* **TEXTE PRÉSENTÉ**

--

C’est donc dans ce contexte de préoccupations face à l’environnement et au réchauffement climatique que de nouveaux enjeux ont émergé, notamment la problématique de la chaleur en milieu urbain. L’intérêt nouveau pour le développement durable et l’adaptation au changement climatique posait la table pour une remise en question des méthodes d’aménagement urbain, mais également la nécessité d’accroître, pour les aménageurs, leurs connaissances sur ces enjeux.

2.1.2 Canicule européenne de 2003 : un événement marquant

La canicule de 2003 en Europe fut un événement marquant. En France uniquement, c’est plus de 13 700 décès qui ont été attribués à la canicule du 3 au 15 août 2003 (Ray et al., 2007). Les autorités réalisaient alors qu’elles n’étaient pas prêtes à intervenir devant les risques sanitaires relatifs aux vagues de chaleur excessive et aux canicules. C’est à ce moment que l’Institut national de santé publique du Québec (INSPQ) se positionne comme acteur incontournable sur la question de la chaleur, et ultérieurement sur l’ICU. Plusieurs documents publics relatifs à l’aménagement soulignent d’emblée cet événement pour justifier l’importance d’agir face au risque de la chaleur en milieu urbain.

2.1.3 Diffusion de cartes thermiques québécoises : un outil local de sensibilisation

Depuis le début des années 2000, plusieurs cartes thermiques québécoises circulent dans le cadre de réunions et d’activités de formation liées à l’environnement, au développement durable ou au changement climatique. Ces cartes ont été réalisées par le Consortium Ouranos, spécialisé sur la question du changement climatique ainsi que par l’équipe du professeur Yves Baudouin, de l’Université du Québec à Montréal (UQÀM). Ultérieurement, l’INSPQ a diffusé sur Internet une carte interactive des ICUs couvrant l’ensemble du territoire québécois. Toutefois, l’ensemble de ces cartes représente uniquement les îlots de chaleur de surface.

2.1.4 Sommet de Montréal : vers une redéfinition des pratiques d’aménagement

Dans le cadre de cette recherche, la Ville de Montréal est un cas intéressant, puisqu’en raison de sa superficie urbanisée, elle représente un territoire propice à la formation d’ICUs. En tant que métropole du Québec, elle dispose également de plus ressources financières et techniques plus importantes en matière d’aménagement.

--

Données enregistrées
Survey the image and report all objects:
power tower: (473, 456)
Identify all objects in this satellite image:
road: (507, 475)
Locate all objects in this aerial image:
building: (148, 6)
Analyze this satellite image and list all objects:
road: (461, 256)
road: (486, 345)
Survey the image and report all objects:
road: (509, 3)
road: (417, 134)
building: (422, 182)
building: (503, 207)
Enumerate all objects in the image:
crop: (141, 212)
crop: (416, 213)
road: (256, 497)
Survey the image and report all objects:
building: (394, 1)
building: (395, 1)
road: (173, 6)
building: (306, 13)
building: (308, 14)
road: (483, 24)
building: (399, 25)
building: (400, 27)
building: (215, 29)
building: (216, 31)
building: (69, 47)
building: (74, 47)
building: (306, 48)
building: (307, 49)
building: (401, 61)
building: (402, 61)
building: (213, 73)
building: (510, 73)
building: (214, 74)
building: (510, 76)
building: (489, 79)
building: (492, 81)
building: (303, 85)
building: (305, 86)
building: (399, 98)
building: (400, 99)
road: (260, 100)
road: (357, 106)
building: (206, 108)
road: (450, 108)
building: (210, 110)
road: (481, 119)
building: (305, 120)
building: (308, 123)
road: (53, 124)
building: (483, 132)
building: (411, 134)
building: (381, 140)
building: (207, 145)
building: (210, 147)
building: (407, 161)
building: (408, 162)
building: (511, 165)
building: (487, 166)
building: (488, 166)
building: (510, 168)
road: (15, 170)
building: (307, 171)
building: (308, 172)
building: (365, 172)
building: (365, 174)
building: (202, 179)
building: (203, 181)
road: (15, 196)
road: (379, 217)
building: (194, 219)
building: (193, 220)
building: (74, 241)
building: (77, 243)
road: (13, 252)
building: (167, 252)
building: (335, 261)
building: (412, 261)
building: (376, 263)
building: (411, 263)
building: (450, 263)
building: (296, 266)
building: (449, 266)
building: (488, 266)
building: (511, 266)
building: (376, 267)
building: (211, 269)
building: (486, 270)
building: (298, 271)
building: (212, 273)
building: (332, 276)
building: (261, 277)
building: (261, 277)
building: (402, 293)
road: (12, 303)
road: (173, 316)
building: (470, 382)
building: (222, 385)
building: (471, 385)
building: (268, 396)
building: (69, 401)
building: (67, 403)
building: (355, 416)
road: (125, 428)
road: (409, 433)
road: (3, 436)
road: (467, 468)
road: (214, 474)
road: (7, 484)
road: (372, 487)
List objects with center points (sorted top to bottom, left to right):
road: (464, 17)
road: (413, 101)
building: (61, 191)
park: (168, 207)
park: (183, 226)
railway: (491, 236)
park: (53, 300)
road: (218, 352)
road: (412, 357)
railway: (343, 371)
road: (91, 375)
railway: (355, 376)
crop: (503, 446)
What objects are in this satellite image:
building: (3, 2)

--

* **LISTE DES TÂCHES**
1 - D'après le texte sur la chaleur en milieu urbain, combien de décès la canicule du 3 au 15 août 2003 a-t-elle causés en France ?
2 - Poursuivez le texte sur la chaleur en milieu urbain à partir de sa dernière phrase.

* **RÉPONSES PAR TÂCHE**
1 - Plus de 13 700 décès.

2 -
En 2001, le gouvernement du Québec procède à la fusion de l’ensemble des municipalités situées sur l’Île de Montréal. L’année suivante, le nouveau maire, Gérald Tremblay, invitait les représentants de la société civile et de la fonction publique à un vaste chantier de consultation sur l’avenir de la Ville visant l’établissement d’une vision commune. Il conviait également la population à définir des projets permettant d’accroître la richesse collective et d’améliorer la qualité de vie. Plus de 3 000 personnes

ont collaboré à 27 sommets d’arrondissements et à 14 sommets sectoriels visant à déterminer les priorités d’action et les orientations de la « nouvelle ville » (Ville de Montréal, 2002).

Le Sommet était décliné sous cinq axes thématiques, dont celui de Montréal, métropole durable. Cet axe portait, entre autres, sur « la gestion intégrée de l’environnement, la vision intégrée pour un développement urbain durable, la protection et la mise en valeur du patrimoine naturel, [...] et le développement d’une approche d’aménagement urbain de qualité » (Ville de Montréal, 2002). Cet événement a joué un rôle important dans l’introduction de nouvelles préoccupations liées aux façons d’aménager la ville. Dans les années subséquentes, ce Sommet donna lieu à différentes politiques sectorielles, dont le Plan d’urbanisme de la Ville de Montréal en 2004, document d’aménagement qui ciblait l’ICU comme problématique, et le premier Plan stratégique de développement durable en 2005.